[beowulf]

Yesterday in an ACBL robot tournament (#72) I made a Soloway Jump Shift. My robot partner then launched into RKCB and discovered that I had 0 or 3 "aces" (obviously, I had 3). But the robot tried to sign off just in case I had made a jump shift without any aces. The problem is that I didn't know how many aces my robot partner had. I bid 6NT and got a good board (83%).
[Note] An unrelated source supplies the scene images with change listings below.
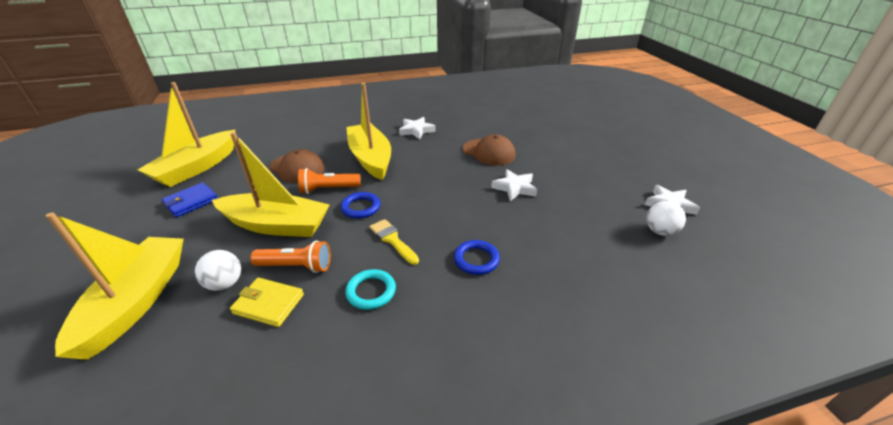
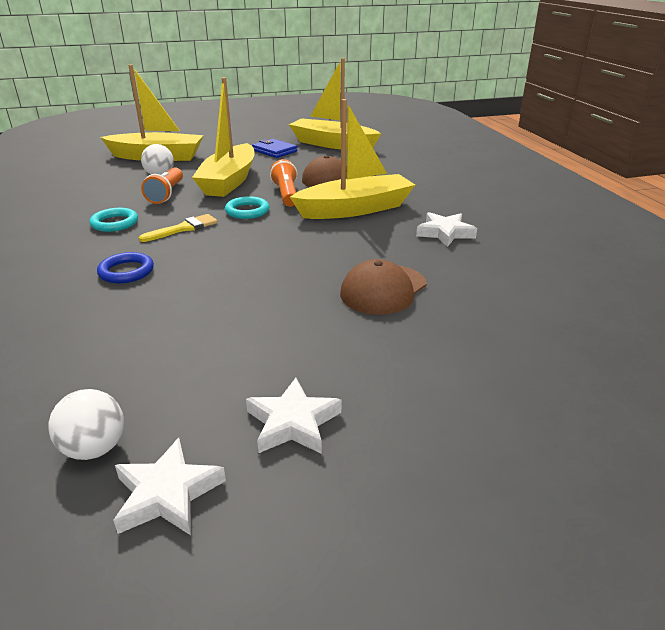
camera: 90 degrees right, 5 degrees down
(269, 304) = (127, 190): yellow wallet -> none
(361, 207) = (247, 211): blue ring -> turquoise ring
(515, 188) = (269, 306): white star -> white star (293, 423)

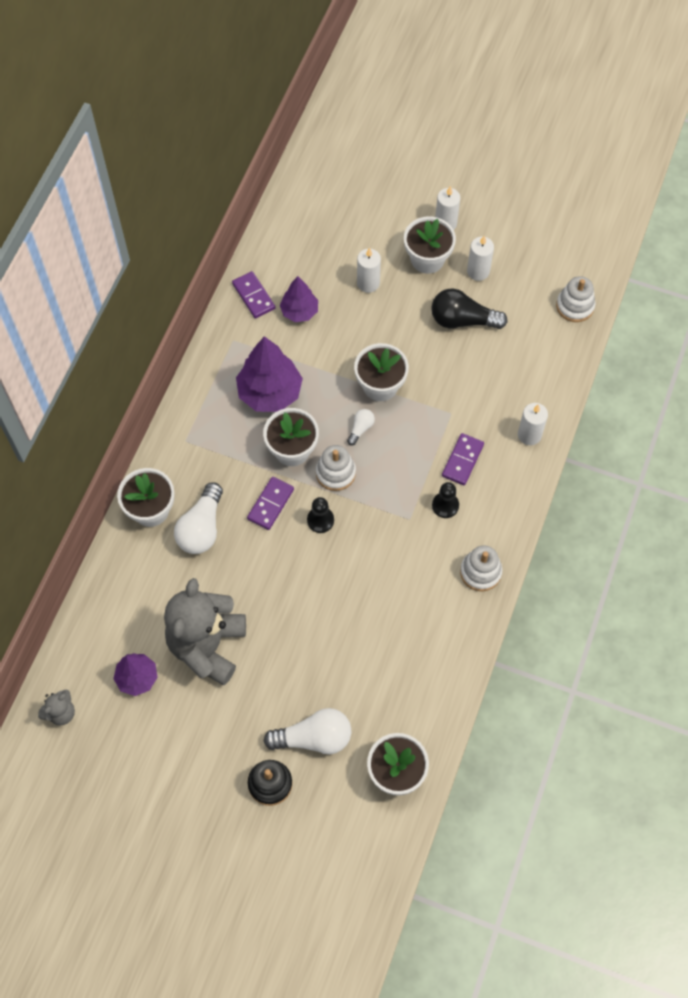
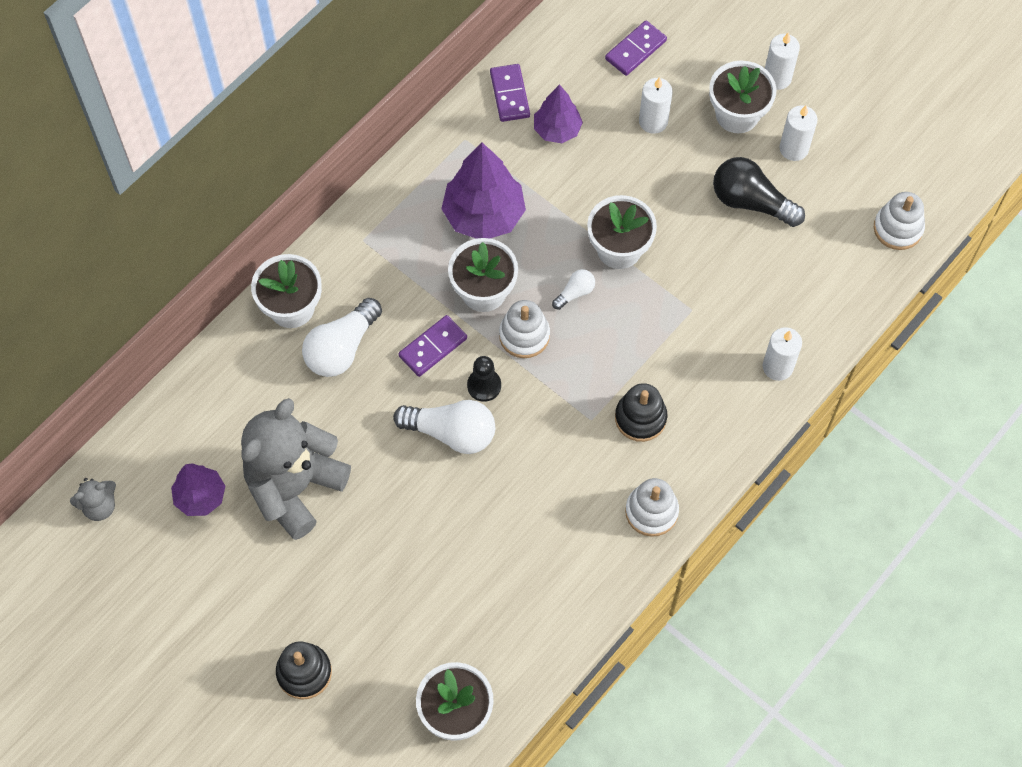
camera: 20 degrees right, 0 degrees up
(314, 738) = (375, 638): white light bulb -> white light bulb (451, 433)
(445, 505) = (640, 418): black pawn -> black stacking toy
(462, 460) = (683, 371): purple domino -> purple domino (635, 50)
But 7NT would have been somewhat better (98%).

I held: ♠AQT ♥8 ♦AKQJ972 ♣J8. Robot held: ♠KJ85 ♥AJ652 ♦53 ♣A6

Complete auction: 1♥ p 3♦ p 4♣ p 4♦ p 4NT p 5♣ p 5♦ p 6NT p p p.

Is it possible to teach the robots this kind of deduction?

[Bbradley62]

Robot has fairly recently been instructed that when RKC responder has the greater of his two possible holdings, he will bid again. So, he knew what you had, but couldn't proceed over 6N. If you had bid 5♠, he would have known you had 3 keycards and might have asked for kings rather than signing off in 6, in which case you would have known he had both missing aces.

Edit: But it still looks like it's going to be hard for either of you to count to 13 tricks.

[beowulf]

Bbradley62, on 2014-June-23, 18:03, said:

Robot has fairly recently been instructed that when RKC responder has the greater of his two possible holdings, he will bid again. So, he knew what you had, but couldn't proceed over 6N. If you had bid 5♠, he would have known you had 3 keycards and might have asked for kings rather than signing off in 6, in which case you would have known he had both missing aces.

Edit: But it still looks like it's going to be hard for either of you to count to 13 tricks.

True enough about the thirteen tricks, though if he'd found out I had ♠K and ♦Q by bidding 5♥ it would have helped. But my main point is that a hand that has jump-shifted must have at least one ace and 99% will have three or more key-cards.